As previously reported, hydrogen production from alkaline-treated SS as a sole substrate is challenging [10,19]. By contrast, in this study, alkaline-treated FW as the sole substrate proved efficient for hydrogen production. Carbohydrate from FW was considered as the main carbon source for hydrogen production. Figure 6 shows the contour lines of hydrogen production per carbohydrate concentration (COD basis) of FW; a decrease in hydrogen production (solid line) occurred at high carbohydrate concentration (dashed line). The following expression for the hydrogen production per carbohydrate concentration of FW was derived and the model equation presents sufficient statistical significance based on ANOVA (

Table 5. Analysis of variance for hydrogen production based on food waste carbohydrate_added.

	DF	SS	MS	F	p
Regression	5	54,520.2	10,904.04	7.9881	0.0021
Residual	11	15,015.39	1365.035
Total	16	69,535.59	4345.974

):

$$\begin{gathered} \left(\mathrm{Hydrogen} \mathrm{production} \mathrm{based} \mathrm{on} \mathrm{FW} \mathrm{carbohydrat}{\mathrm{e}}_{\mathrm{added}}\right) \\ \hspace{1em}\hspace{1em}\hspace{1em}\hspace{1em}\hspace{1em}=-78.3981+3.4399x+62.9690y-0.0160x^2-12.9229y^2-0.0047xy \\ (R^2=0.78,p=0.0021<0.05) \end{gathered}$$

(7)

The decrease in hydrogen production (solid line) at high carbohydrate concentration (dashed line) shows that an extremely high carbohydrate concentration inhibited hydrogen production. Hydrogen production at high feedstock concentration would be economical. However, problems may exist with product and/or substrate inhibition at these high concentrations. Substrate concentrations higher than the optimum concentration may result in inhibitory effects through a drop in pH, production of acids, or increase in hydrogen partial pressures [34]. Additionally, high substrate concentrations may cause substrate inhibition of microbial activity [35].

4. Conclusions

In this study, experiments were performed to evaluate the optimum substrate condition for DF and potential hydrogen production from alkali-pretreated FW and SS at various VS concentrations and FW to SS mixing ratios. The biodegradability of FW and SS was enhanced after pretreatment with KOH.

Among various initial pH conditions, the initial pH of 13.0 exhibited the maximum soluble carbohydrate and protein concentrations of 69 and 70%, respectively.
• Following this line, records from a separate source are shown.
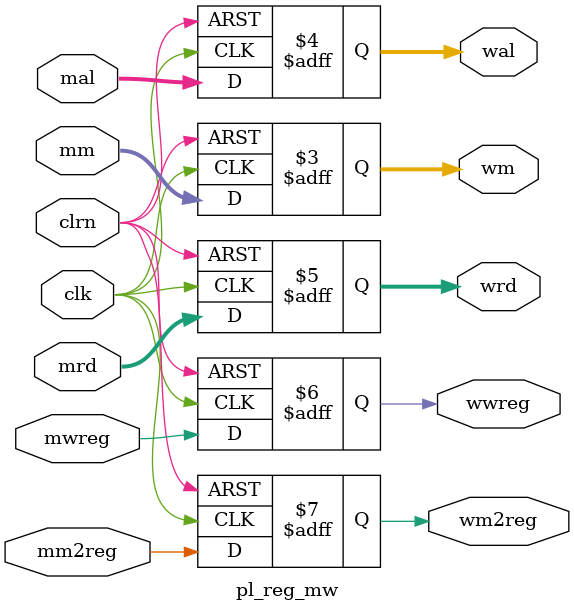
<source format=v>
module pl_reg_mw (mwreg,mm2reg,mm,mal,mrd,clk,clrn,
                  wwreg,wm2reg,wm,wal,wrd);
    input  [31:0] mm, mal;
    input  [4:0] mrd;
    input  mwreg, mm2reg, clk, clrn;
    output reg [31:0] wm, wal;
    output reg [4:0] wrd;
    output reg wwreg, wm2reg;

    always @(posedge clk or negedge clrn)
    begin
        if(!clrn)
        begin
            wm      <= 32'b0;
            wal     <= 32'b0;
            wrd     <= 5'b0;
            wwreg   <= 1'b0;
            wm2reg  <= 1'b0;
        end

        else
        begin
            wm      <= mm;
            wal     <= mal;
            wrd     <= mrd;
            wwreg   <= mwreg;
            wm2reg  <= mm2reg;
        end 
    end
endmodule           
</source>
Therefore, the initial pH of 13.0 was selected as the optimum alkali pretreatment condition for hydrogen production. Furthermore, the bacterial counts of FW and SS decreased at approximately 3.50-log and beyond 7.80-log (CFU), respectively, indicating that alkaline pretreatment was effective for disinfection and solubilization of organic wastes.

Empirical equations for hydrogen production were obtained through response surface methodology. The maximum R_s of 163.8 mL H₂/g VSS/h was obtained at a VS concentration of 5.0% and FW composition of 62.5% (37.5% of SS). We established that the addition of SS to FW could enhance R_s due to a balanced carbohydrate to protein ratio, resulting in a higher hydrogen production rate, with maximum P_s of 152.1 mL H₂/g VS at a VS concentration of 2.8% and FW composition of 100%.